Anda di halaman 1dari 7

BAB 1 PENDAHULUAN

1.1 Latar Belakang Stroke atau CVA (Cerebro Vaskular Accident) merupakan penyakit atau gangguan fungsional otak berupa kelumpuhan saraf (defisit neurologic) akibat terlambatnya aliran darah ke otak. Secara sederhana stroke akut didefinisikan sebagai penyakit otak akibat terhentinya suplai darah ke otak karena sumbatan (stroke iskemik) atau perdarahan (stroke hemoregik). Stroke iskemik merupakan suatu penyakit yang diawali dengan terjadinya serangkaian perubahan dalam otak yang terserang yang apabila tidak ditangani dengan segera berakhir dengan kematian bagian otak tersebut (Junaidi, 2012).

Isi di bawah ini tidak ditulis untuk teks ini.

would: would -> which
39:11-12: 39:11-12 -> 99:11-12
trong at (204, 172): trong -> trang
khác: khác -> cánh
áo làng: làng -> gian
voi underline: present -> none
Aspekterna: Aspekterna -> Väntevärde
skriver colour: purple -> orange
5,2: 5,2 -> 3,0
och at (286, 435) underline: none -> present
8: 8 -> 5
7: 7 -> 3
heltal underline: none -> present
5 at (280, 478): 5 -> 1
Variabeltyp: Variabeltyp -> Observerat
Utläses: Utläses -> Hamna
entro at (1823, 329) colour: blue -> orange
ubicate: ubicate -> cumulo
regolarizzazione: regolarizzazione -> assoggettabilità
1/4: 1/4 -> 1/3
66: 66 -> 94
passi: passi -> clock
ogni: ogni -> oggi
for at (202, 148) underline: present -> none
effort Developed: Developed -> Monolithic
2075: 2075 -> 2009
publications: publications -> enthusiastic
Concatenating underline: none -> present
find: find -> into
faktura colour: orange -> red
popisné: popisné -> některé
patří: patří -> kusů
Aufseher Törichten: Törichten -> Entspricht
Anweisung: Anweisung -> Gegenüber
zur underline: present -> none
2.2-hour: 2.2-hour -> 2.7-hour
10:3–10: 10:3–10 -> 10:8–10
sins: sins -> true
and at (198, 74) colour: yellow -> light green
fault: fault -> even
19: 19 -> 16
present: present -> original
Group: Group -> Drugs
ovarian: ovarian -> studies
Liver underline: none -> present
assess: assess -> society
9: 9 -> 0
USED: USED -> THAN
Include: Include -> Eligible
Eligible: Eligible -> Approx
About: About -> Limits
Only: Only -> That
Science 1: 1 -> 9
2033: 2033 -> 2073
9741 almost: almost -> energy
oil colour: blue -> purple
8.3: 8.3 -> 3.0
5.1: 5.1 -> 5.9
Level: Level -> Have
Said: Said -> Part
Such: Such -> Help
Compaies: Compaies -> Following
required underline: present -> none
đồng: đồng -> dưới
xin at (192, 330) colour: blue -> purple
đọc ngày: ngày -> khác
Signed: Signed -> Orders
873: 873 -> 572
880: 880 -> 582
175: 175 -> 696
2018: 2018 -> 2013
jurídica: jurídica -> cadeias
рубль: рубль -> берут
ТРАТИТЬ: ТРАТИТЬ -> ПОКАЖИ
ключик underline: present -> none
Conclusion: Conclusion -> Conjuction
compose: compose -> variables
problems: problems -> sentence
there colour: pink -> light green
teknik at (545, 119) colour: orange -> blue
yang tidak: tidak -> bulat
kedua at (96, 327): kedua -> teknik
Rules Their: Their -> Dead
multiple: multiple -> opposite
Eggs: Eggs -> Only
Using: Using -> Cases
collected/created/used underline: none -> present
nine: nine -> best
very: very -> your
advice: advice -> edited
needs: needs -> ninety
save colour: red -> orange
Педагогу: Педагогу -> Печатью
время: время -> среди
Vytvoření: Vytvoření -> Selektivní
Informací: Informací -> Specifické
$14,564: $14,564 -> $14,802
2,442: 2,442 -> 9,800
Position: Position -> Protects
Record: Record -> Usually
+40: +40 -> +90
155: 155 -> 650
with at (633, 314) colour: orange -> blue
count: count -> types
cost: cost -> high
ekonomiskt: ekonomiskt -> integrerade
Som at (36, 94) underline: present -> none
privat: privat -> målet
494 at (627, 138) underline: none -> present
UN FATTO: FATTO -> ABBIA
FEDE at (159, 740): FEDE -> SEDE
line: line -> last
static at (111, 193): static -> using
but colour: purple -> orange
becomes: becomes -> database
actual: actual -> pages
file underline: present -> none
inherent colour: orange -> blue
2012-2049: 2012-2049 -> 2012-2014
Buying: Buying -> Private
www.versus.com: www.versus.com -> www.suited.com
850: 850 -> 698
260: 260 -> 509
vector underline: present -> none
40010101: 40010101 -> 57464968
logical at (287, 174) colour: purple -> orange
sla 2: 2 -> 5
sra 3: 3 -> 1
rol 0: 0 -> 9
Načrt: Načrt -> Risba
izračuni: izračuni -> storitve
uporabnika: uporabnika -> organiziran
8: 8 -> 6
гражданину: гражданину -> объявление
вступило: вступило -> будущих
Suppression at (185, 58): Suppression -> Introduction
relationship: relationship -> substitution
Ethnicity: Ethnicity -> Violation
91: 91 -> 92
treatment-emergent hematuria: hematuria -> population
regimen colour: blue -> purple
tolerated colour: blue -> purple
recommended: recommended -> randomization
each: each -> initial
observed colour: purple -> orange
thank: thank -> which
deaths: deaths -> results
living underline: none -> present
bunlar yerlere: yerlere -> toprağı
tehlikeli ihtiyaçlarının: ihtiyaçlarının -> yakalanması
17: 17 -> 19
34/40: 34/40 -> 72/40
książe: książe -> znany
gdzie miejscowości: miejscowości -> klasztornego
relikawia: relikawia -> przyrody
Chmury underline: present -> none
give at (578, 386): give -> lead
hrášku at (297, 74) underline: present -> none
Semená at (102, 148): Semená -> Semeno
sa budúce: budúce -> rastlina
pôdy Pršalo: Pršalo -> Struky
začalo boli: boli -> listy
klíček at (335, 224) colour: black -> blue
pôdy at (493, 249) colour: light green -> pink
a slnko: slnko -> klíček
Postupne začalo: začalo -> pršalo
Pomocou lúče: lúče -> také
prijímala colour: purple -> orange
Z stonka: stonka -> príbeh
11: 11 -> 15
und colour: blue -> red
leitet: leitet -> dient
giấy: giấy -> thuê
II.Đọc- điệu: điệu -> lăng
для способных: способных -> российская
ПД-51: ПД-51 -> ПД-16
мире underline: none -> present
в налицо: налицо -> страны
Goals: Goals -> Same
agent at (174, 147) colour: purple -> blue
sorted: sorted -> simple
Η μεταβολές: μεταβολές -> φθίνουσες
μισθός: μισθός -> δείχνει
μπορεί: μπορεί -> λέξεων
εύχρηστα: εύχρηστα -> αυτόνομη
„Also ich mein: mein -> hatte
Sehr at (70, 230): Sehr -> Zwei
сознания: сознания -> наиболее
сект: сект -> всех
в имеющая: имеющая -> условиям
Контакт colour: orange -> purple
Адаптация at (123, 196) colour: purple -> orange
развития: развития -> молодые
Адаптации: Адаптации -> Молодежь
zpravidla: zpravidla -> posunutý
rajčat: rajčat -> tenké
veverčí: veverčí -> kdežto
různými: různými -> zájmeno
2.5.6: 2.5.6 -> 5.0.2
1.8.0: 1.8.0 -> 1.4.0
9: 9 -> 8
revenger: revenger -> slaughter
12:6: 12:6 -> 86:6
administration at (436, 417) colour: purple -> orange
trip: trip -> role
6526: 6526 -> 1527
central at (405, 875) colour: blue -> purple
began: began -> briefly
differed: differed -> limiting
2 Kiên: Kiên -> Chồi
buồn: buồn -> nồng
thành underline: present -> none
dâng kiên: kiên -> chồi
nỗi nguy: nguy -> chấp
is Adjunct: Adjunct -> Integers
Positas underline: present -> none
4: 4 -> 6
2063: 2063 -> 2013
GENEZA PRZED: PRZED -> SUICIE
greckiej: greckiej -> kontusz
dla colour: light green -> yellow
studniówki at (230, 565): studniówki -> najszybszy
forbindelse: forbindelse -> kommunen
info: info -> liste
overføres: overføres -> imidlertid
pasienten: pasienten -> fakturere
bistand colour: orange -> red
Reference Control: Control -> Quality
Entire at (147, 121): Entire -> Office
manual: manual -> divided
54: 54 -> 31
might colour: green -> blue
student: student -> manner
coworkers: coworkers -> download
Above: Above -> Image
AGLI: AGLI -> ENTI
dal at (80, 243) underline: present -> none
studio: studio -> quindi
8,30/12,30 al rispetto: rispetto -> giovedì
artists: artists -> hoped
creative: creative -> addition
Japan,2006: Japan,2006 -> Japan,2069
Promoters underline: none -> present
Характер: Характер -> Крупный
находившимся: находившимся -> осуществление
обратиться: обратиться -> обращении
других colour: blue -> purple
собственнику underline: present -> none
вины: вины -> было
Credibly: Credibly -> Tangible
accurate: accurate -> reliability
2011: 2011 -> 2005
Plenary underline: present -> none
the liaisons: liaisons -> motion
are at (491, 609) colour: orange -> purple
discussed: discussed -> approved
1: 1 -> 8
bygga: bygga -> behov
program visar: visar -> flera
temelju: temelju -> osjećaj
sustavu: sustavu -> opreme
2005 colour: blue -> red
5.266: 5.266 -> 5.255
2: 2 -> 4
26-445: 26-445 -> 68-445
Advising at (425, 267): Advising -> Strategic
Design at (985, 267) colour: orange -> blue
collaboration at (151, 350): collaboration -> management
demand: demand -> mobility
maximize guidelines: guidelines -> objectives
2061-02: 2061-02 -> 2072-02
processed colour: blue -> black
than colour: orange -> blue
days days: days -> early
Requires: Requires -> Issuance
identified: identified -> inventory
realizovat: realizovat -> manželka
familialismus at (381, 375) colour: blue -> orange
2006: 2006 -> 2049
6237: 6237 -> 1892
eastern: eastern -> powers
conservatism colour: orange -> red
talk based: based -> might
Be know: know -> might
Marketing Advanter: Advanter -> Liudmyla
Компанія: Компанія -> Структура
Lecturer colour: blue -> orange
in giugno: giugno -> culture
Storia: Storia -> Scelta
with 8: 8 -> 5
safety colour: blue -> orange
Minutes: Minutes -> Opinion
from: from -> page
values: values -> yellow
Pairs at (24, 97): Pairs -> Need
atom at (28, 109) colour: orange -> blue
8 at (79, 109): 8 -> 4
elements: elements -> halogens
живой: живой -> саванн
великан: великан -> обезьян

Menurut Public Health Corner Stroke (2009) setiap tahun, kurang lebih 15 juta orang di seluruh dunia terserang stroke. Di Amerika Serikat sekitar 5 juta orang pernah mengalami stroke. Sedangkan di Inggris sekitar 250.000 orang. Di Indonesia, stroke menyerang 35,8 % pasien usia lanjut dan 12,9 % pada usia yang lebih muda. Jumlah total penderita stroke di Indonesia diperkirakan 500.000 setiap tahun. Dari jumlah itu, sekitar 2,5% atau 250.000 orang meninggal dunia, dan sisanya cacat ringan maupun berat. Pada tahun 2020 diperkirakan 7,6 juta orang akan meninggal karena stroke. Peningkatan tertinggi akan terjadi di negara berkembang, terutama di wilayah Asia Pasifik (Junaidi, 2012).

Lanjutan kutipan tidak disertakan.